Filter the entries below down to the lines that hold "EXTRA".

=== EXERCISE MATERIALS ===

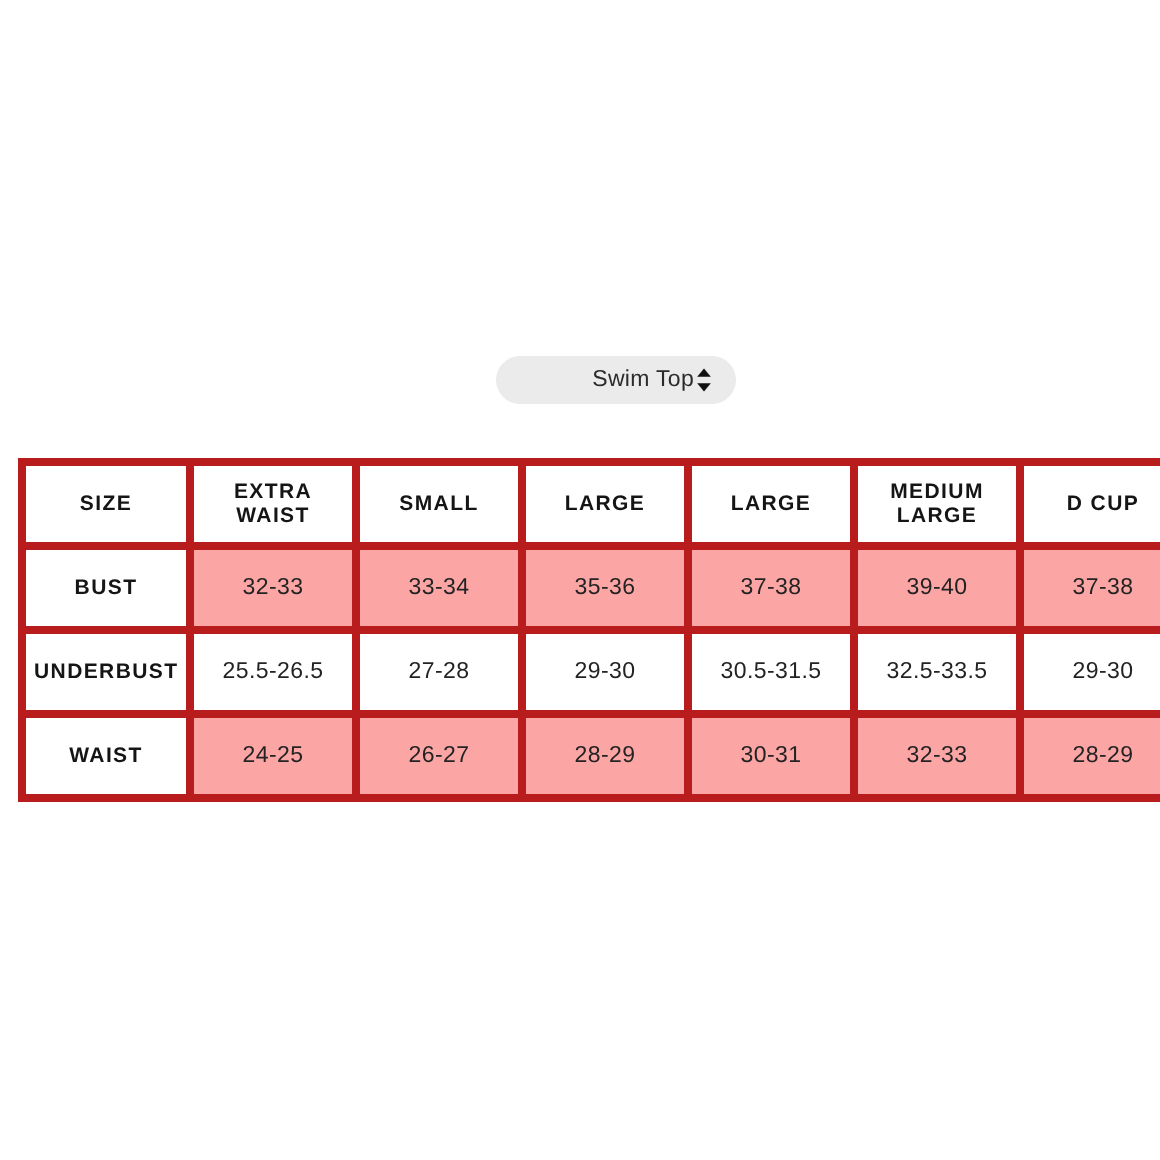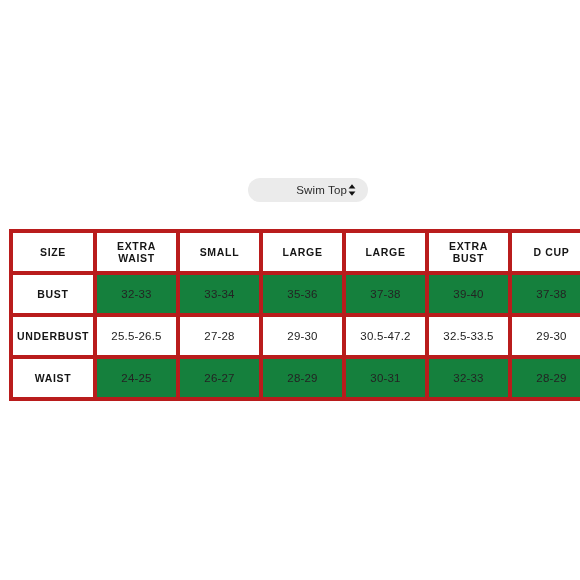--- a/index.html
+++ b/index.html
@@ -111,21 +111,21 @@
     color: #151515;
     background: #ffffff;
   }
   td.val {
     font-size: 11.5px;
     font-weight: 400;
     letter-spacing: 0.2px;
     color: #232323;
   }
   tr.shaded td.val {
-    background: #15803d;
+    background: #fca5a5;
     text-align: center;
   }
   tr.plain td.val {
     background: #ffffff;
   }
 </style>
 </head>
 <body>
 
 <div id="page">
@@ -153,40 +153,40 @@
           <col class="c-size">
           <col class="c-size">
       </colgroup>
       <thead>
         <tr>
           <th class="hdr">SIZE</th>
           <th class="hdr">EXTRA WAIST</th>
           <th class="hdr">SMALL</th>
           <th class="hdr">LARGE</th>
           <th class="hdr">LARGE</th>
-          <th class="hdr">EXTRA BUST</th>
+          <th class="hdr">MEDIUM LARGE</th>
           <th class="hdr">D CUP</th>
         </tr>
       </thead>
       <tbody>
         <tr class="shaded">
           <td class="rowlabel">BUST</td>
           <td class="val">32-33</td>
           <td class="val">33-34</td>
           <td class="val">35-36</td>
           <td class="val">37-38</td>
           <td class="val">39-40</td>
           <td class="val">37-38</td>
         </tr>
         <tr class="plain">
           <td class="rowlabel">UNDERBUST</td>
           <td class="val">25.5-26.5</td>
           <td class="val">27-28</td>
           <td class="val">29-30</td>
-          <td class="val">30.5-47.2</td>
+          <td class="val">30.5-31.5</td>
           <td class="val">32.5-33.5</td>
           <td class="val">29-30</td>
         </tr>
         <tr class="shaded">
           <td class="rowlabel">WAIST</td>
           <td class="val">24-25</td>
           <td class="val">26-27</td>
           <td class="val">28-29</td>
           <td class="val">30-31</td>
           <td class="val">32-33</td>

===

*TASK SOLUTION:*
           <th class="hdr">EXTRA WAIST</th>
-          <th class="hdr">EXTRA BUST</th>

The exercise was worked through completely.